Mr Storm disclosed that his relationship with PET and the CIA ended in mid-2012 after a disagreement over a different mission in Yemen. This stymied advanced efforts to capture Ikrima.
“I get really frustrated to know that Ikrima had been maybe involved in the Westgate terrorist attack. It frustrates me a lot because it could have been stopped and I’m sad I can’t be involved in this,” Mr Storm told CNN.
CNN said CIA declined to comment on the claims with a spokesperson for the PET saying: “We can’t confirm or deny ever knowing Morten Storm.”
The report further cites Kenyan counter-terrorism sources as saying they believe Ikrima played a role in the Westgate attack.
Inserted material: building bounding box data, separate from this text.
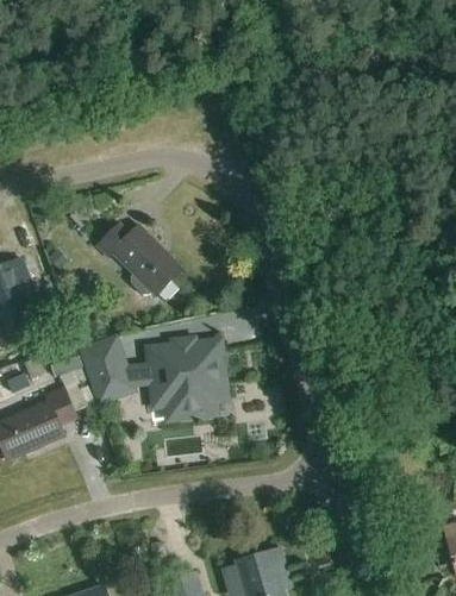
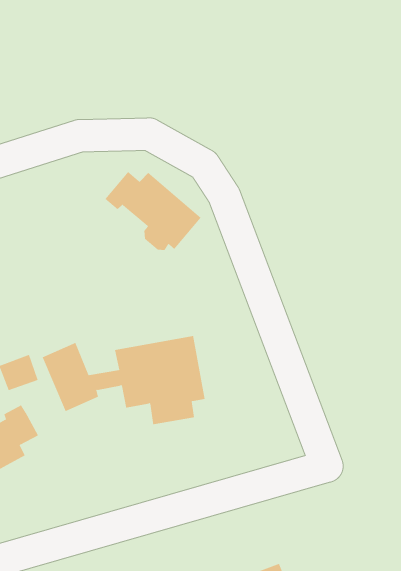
building: [98,221,182,294] -> [104,171,202,250]

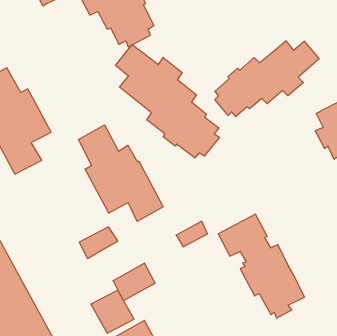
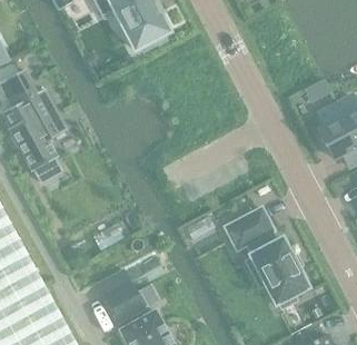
building: [215,41,319,117] -> none
building: [116,45,219,158] -> none
building: [79,125,163,221] -> none

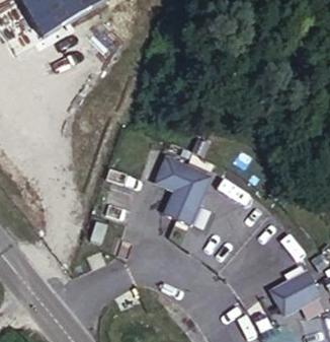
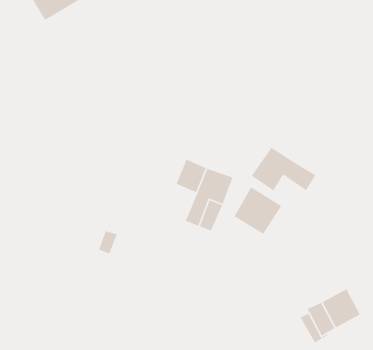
building: none -> [251,147,316,192]

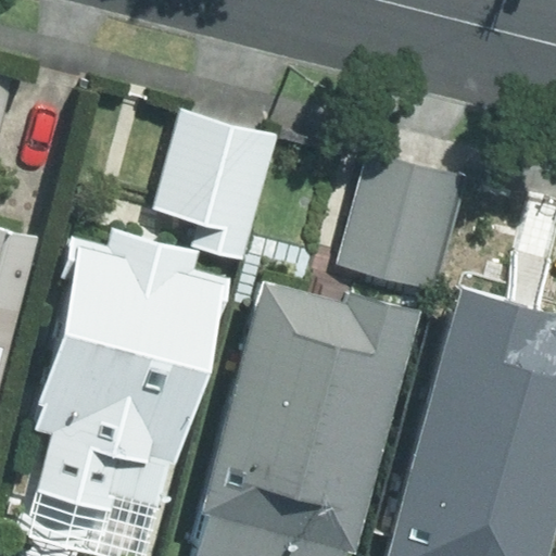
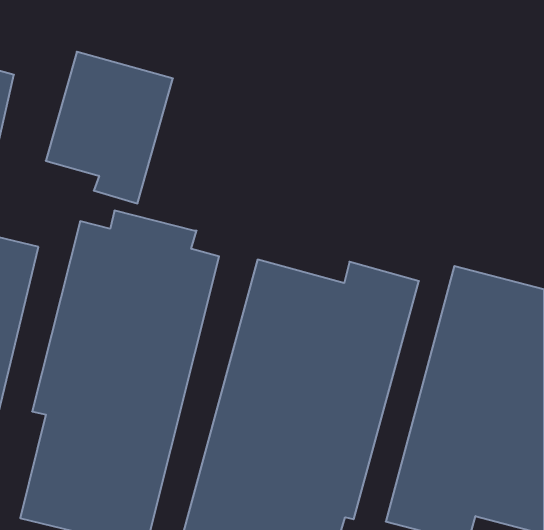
building: [149,109,278,263] -> [46,52,173,203]
building: [337,155,466,296] -> none

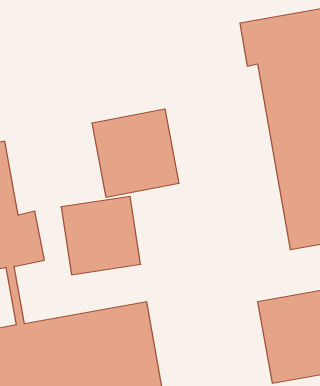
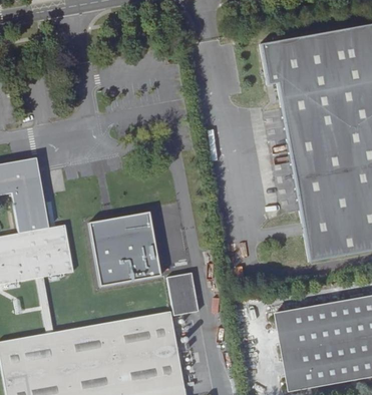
building: [92,109,179,197] -> none
building: none -> [167,273,199,316]

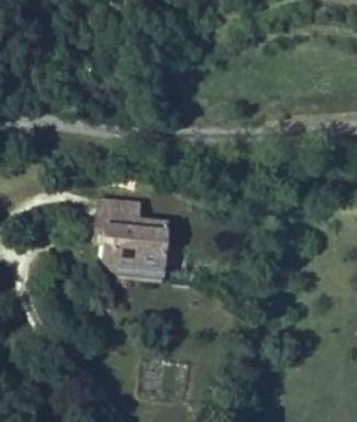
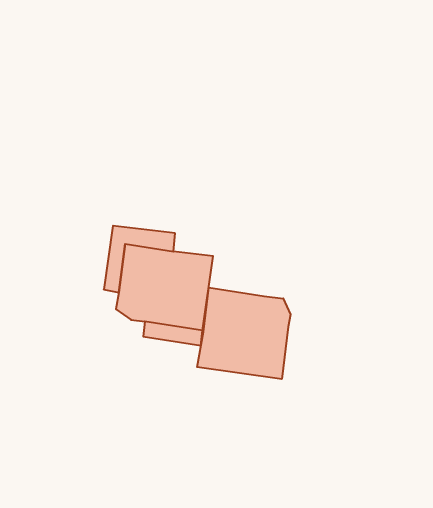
building: none -> [197,288,291,379]

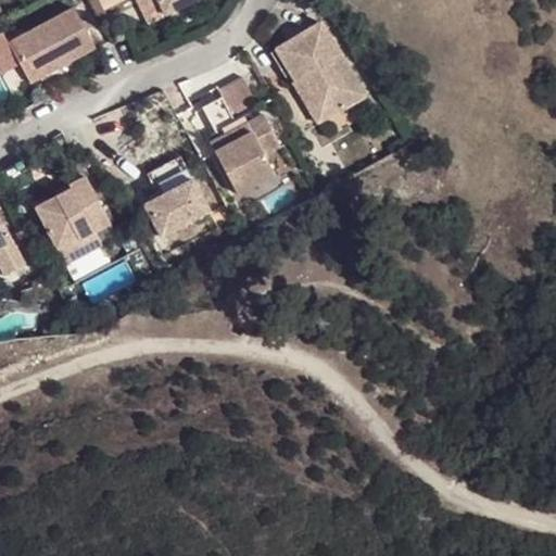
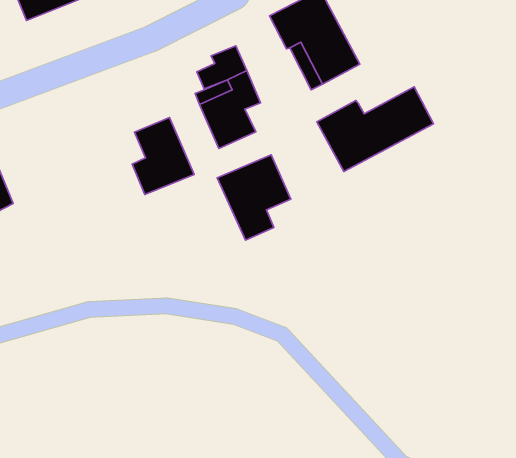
building: none -> [317,87,434,171]
building: [34,181,112,270] -> none
building: none -> [217,155,291,240]

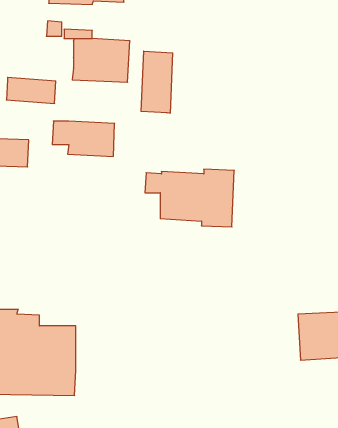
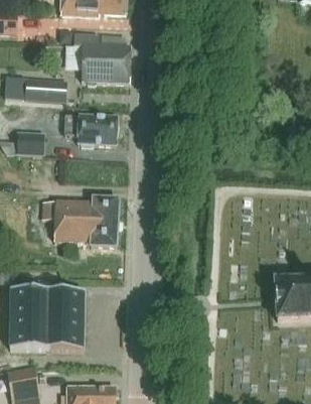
building: [141,51,173,113] -> none
building: [145,169,234,227] -> [41,198,118,248]

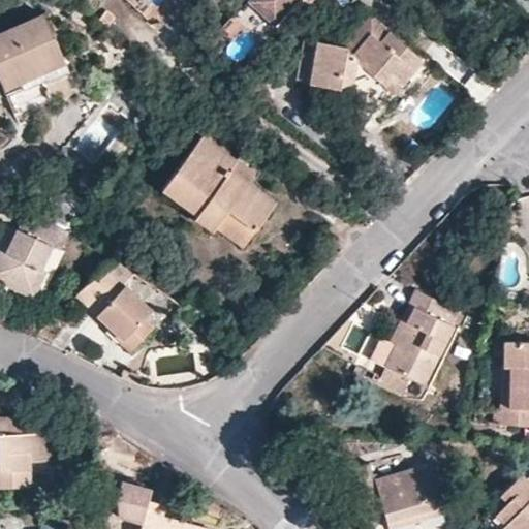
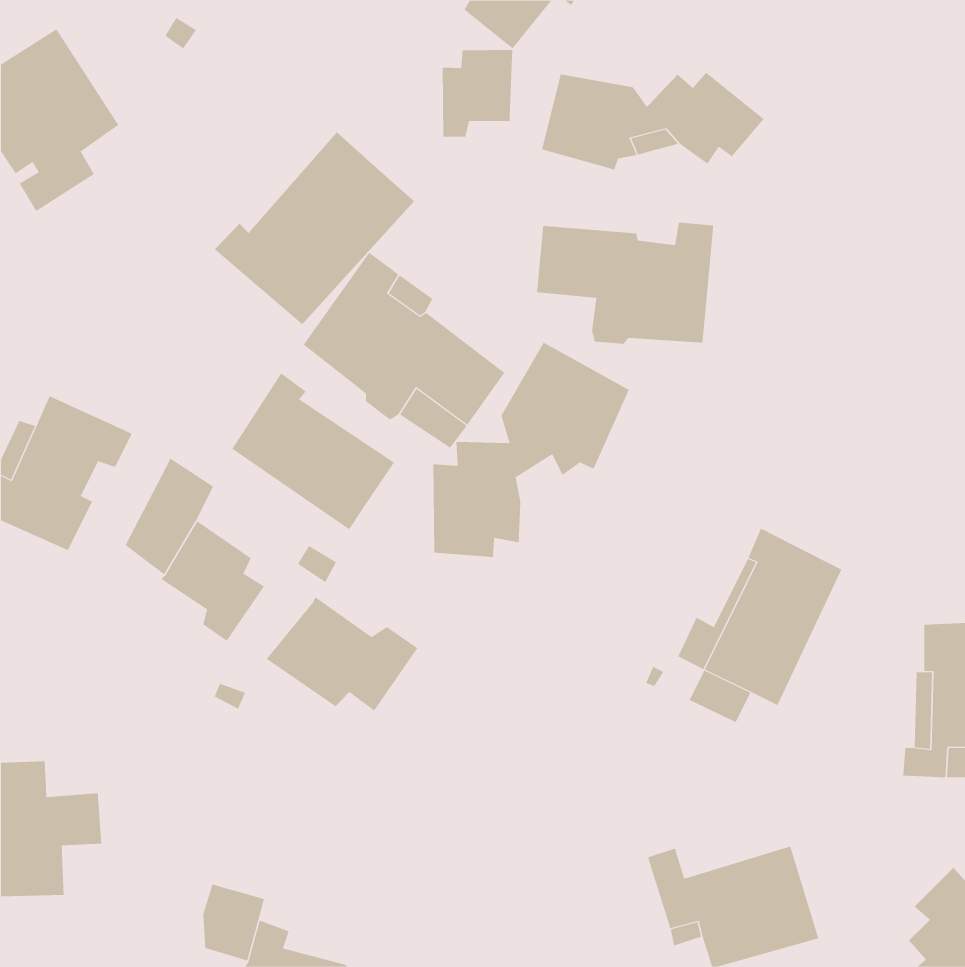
building: none -> [442,49,513,137]
building: none -> [214,132,415,325]
building: none -> [537,222,714,344]
building: none -> [433,342,629,558]
building: none -> [232,372,395,530]
building: none -> [266,596,418,712]

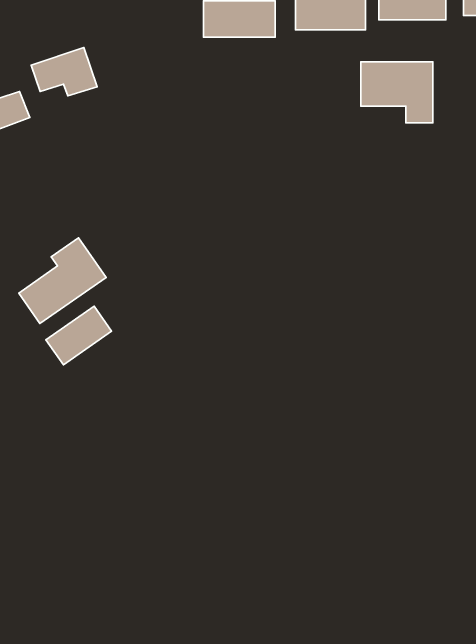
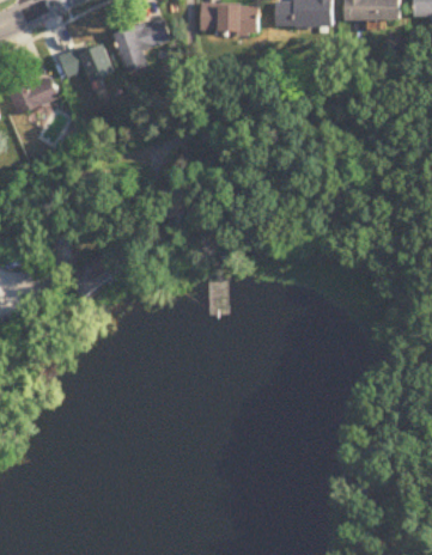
building: none -> [114,19,169,74]
building: [361,62,433,123] -> none
building: [19,238,106,324] -> none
He is also suspected to be behind plots targeting Kenya in the last two years, including a plot to target Kenya’s parliament in late 2011.
Mr Storm said he first made contact with Ikrima in 2008 when he met him on the first floor of Jamia shopping mall in Nairobi.
The second meeting took place in 2009 in Nairobi when Abdelkadir Warsame, a senior Al-Shabaab operative, sent Ikrima to pick up electronic equipment from Mr Storm. The equipment were meant for one of Al-Shabaab’s leaders, he said.
The former informant says Ikrima was not aware that he (Storm) was working for PET, Britain’s MI6, and the CIA.
He said tracking devices had been hidden in the equipment, which included a laptop.
The equipment, according to Storm’s Al-Shabaab handlers, was for Saleh al Nabhan, one of the senior planners of the 1998 bombing of the US embassy in Nairobi, CNN reported.
Several months later Nabhan was targeted and killed in a US Navy SEALs operation.
Storm’s Al-Shabaab contacts subsequently told him they believed Nabhan had been tracked through the electronic equipment but blamed a junior courier.
After Al-Shabaab carried out a twin suicide bombing attack in Kampala, Uganda in July 2010 Ikrima told Mr Storm it was now difficult for him to travel to meet him in Nairobi.
From then on the two kept in frequent touch through encrypted emails providing Western intelligence with real-time information on his movements and plans.
In early 2010, Mr Storm says he connected Ikrima to Anwar al Awlaki, the American-Yemeni cleric who had by then begun overseeing al Qaeda in the Arabian Peninsula’s operations against the West.
According to Mr Storm, the two then began communicating over encrypted emails.
They eventually came up with a joint plan of action to attack the West: Ikrima would send Shabaab recruits, including Westerners, to Yemen for terrorist training, and they would then be sent back to Somalia or on to the West.
“And as for going to hooks [Awlaki’s] place ... then I was told by hook that they want to train brothers and then send them back or to the west,” Ikrima wrote to Storm in November 2010.
Storm believes Ikrima’s connection to Awlaki -and his delivery of equipment secretly supplied by Western intelligence - enabled Ikrima to quickly climb Al-Shabaab’s hierarchy.